§ **Text under study**:
Quotes about Existence
But it is ridiculous to condemn the faults of beasts and trees, and other such mortal and mutable things as are void of intelligence, sensation, or life, even though these faults should destroy their corruptible nature; for these creatures received, at their Creator's will, an existence fitting them, by passing away and giving place to others, to secure that lowest form of beauty, the beauty of seasons, which in its own place is a requisite part of this world.
- St. Augustine
For although He who is the true God is God, not by opinion, but by nature, nevertheless all nature is not God; for there is certainly a nature of man, of a beast, of a tree, of a stone,—none of which is God.
- St. Augustine
And truly the very fact of existing is by some natural spell so pleasant, that even the wretched are, for no other reason, unwilling to perish; and, when they feel that they are wretched, wish not that they themselves be annihilated, but that their misery be so.

§ **Records provided**:

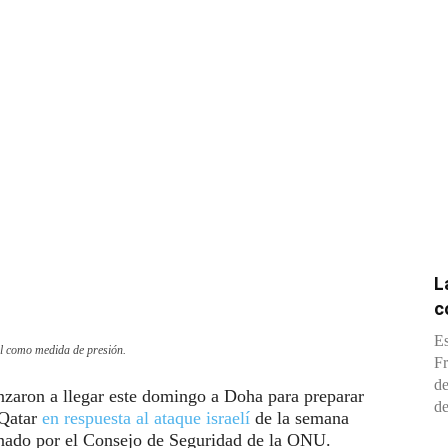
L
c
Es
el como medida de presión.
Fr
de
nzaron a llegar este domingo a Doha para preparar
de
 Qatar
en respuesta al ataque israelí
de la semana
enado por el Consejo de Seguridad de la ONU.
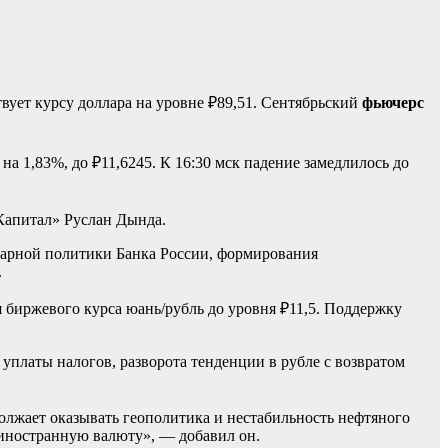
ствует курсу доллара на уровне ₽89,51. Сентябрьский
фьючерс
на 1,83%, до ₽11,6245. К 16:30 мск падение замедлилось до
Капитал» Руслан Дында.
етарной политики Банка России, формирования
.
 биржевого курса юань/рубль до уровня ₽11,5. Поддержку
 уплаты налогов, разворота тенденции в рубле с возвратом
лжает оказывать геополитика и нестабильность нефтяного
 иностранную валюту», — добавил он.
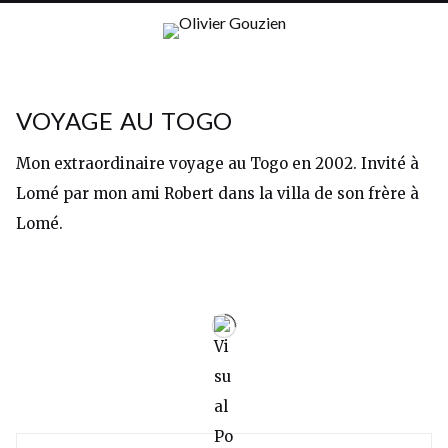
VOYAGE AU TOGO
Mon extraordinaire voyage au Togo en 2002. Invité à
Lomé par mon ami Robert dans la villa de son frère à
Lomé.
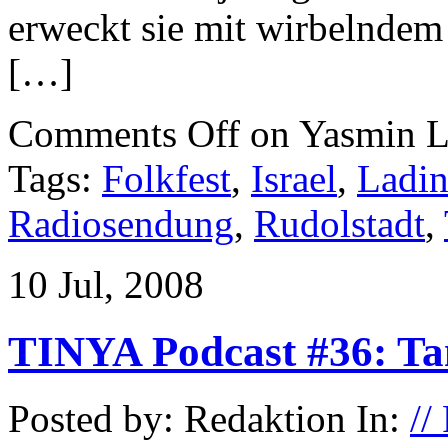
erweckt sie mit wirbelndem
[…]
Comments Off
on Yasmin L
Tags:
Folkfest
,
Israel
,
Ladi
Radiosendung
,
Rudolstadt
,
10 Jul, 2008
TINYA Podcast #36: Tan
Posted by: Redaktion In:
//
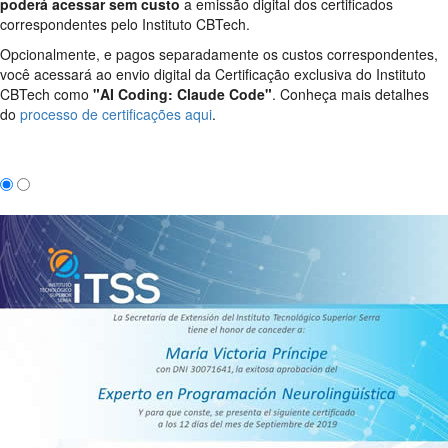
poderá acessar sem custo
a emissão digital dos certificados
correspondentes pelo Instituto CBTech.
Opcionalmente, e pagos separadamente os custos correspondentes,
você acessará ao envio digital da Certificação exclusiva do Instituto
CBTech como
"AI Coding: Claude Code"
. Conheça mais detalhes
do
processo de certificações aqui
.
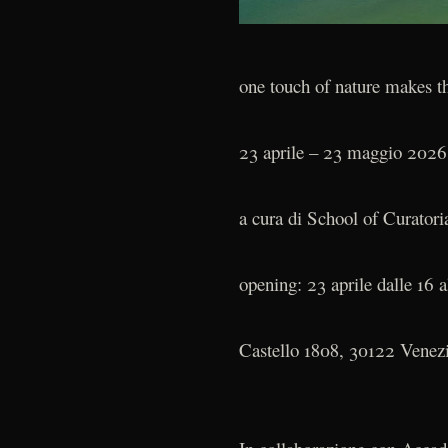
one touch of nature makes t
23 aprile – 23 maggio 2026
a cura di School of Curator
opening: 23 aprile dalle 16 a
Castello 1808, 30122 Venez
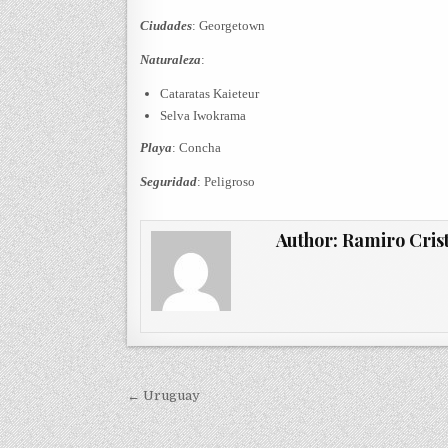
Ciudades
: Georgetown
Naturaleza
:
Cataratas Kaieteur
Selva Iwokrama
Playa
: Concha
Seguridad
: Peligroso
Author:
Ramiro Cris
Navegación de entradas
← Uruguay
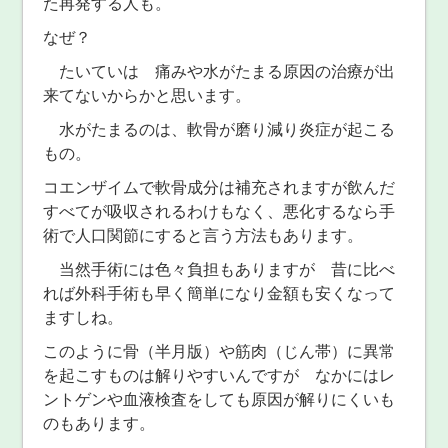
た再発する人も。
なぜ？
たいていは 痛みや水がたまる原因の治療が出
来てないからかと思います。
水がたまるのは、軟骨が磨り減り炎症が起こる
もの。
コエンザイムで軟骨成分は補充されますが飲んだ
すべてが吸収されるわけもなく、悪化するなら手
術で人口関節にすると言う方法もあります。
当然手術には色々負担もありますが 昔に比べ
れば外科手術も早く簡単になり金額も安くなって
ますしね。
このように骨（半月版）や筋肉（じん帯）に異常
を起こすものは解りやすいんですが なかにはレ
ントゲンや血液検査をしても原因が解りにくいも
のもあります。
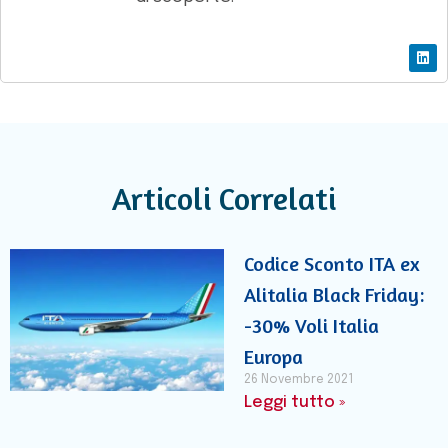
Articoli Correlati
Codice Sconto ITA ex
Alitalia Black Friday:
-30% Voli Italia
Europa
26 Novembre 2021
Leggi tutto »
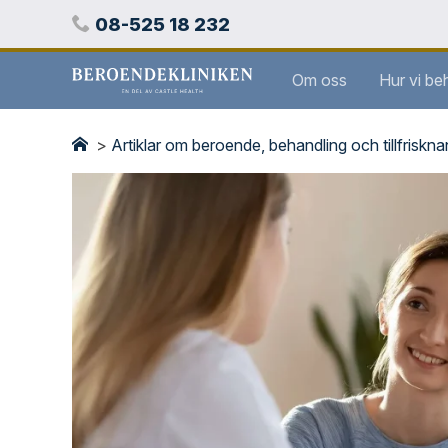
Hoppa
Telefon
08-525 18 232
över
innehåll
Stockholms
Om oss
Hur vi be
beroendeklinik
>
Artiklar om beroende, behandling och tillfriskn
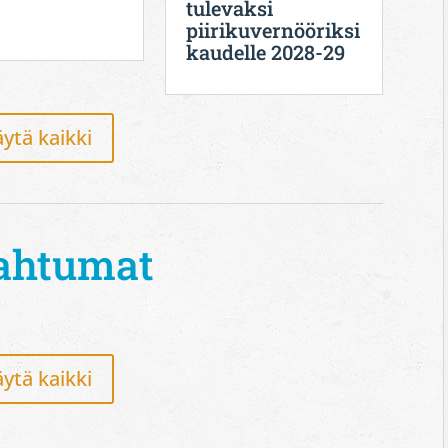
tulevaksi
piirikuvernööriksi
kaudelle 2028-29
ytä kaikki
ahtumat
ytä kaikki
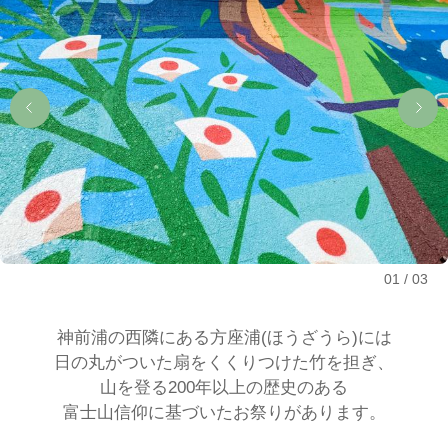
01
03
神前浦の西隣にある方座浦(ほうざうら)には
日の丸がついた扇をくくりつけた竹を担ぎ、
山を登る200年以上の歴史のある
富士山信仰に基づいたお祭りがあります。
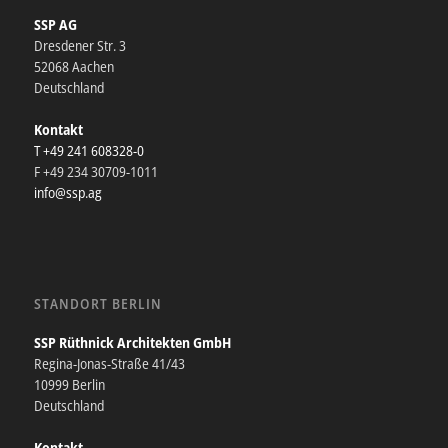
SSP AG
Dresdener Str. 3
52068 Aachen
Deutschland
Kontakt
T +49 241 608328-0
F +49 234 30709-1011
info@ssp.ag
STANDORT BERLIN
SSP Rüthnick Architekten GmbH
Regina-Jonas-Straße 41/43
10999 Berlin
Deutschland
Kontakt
---
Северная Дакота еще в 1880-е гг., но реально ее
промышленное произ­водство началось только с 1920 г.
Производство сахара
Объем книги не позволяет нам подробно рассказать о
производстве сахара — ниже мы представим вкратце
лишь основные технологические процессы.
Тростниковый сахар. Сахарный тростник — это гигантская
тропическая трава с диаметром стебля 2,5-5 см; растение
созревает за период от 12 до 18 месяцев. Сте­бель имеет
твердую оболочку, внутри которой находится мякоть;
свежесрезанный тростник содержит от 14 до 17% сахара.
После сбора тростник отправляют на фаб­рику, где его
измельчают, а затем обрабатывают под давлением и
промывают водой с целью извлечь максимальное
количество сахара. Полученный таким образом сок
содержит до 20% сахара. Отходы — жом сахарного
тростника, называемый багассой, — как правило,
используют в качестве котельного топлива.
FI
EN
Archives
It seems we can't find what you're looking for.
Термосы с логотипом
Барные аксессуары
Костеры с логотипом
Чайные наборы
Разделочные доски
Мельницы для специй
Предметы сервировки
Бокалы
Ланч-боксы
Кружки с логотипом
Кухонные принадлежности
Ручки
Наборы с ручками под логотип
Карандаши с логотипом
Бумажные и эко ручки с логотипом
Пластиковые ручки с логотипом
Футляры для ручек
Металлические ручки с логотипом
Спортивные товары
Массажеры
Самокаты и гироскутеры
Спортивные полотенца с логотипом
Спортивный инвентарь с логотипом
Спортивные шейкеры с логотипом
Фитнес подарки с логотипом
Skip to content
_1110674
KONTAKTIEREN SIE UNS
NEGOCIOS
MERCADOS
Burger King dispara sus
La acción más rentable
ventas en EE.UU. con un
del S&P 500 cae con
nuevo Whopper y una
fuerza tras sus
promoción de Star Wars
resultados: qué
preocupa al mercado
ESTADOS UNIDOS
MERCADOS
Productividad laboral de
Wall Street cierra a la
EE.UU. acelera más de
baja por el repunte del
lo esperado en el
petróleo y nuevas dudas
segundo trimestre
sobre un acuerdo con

§ **Activities**:
**1.** Rewrite the quotes about existence paragraph beginning "But it is ridiculous to condemn" more briefly, keeping its main facts.
**2.** Carry on the quotes about existence from the point where they stop.

§ **Answer list**:
**1.** It is absurd to blame beasts, trees, and other mortal, changeable things that lack intelligence, sensation, or life for their faults, even faults that destroy them. By their Creator's will, they received an existence suited to them: they pass away and make room for others. This produces the beauty of seasons, the lowest form of beauty, which is a necessary part of this world.

**2.**
- St. Augustine
Now the end of life puts the longest life on a par with the shortest. For of two things which have alike ceased to be, the one is not better, the other worse—the one greater, the other less.
- St. Augustine
The cause of things, therefore, which makes but is not made, is God; but all other causes both make and are made.
- St. Augustine
And, lo! my infancy died long since, and I live. But Thou, Lord, who for ever livest, and in whom nothing dies: for before the foundation of the worlds, and before all that can be called "before," Thou art, and art God and Lord of all which Thou hast created: in Thee abide, fixed for ever, the first causes of all things unabiding; and of all things changeable, the springs abide in Thee unchangeable: and in Thee live the eternal reasons of all things unreasoning and temporal.
- St. Augustine
And I knew not God to be a Spirit, not one who hath parts extended in length and breadth, or whose being was bulk; for every bulk is less in a part than in the whole: and if it be infinite, it must be less in such part as is defined by a certain space, than in its infinitude; and so is not wholly every where, as Spirit, as God. And what that should be in us, by which we were like to God, and might be rightly said to be after the image of God, I was altogether ignorant.
- St. Augustine
For the true God is not a soul, but the maker and author of the soul.
- St. Augustine
For evil has no positive nature; but the loss of good has received the name "evil."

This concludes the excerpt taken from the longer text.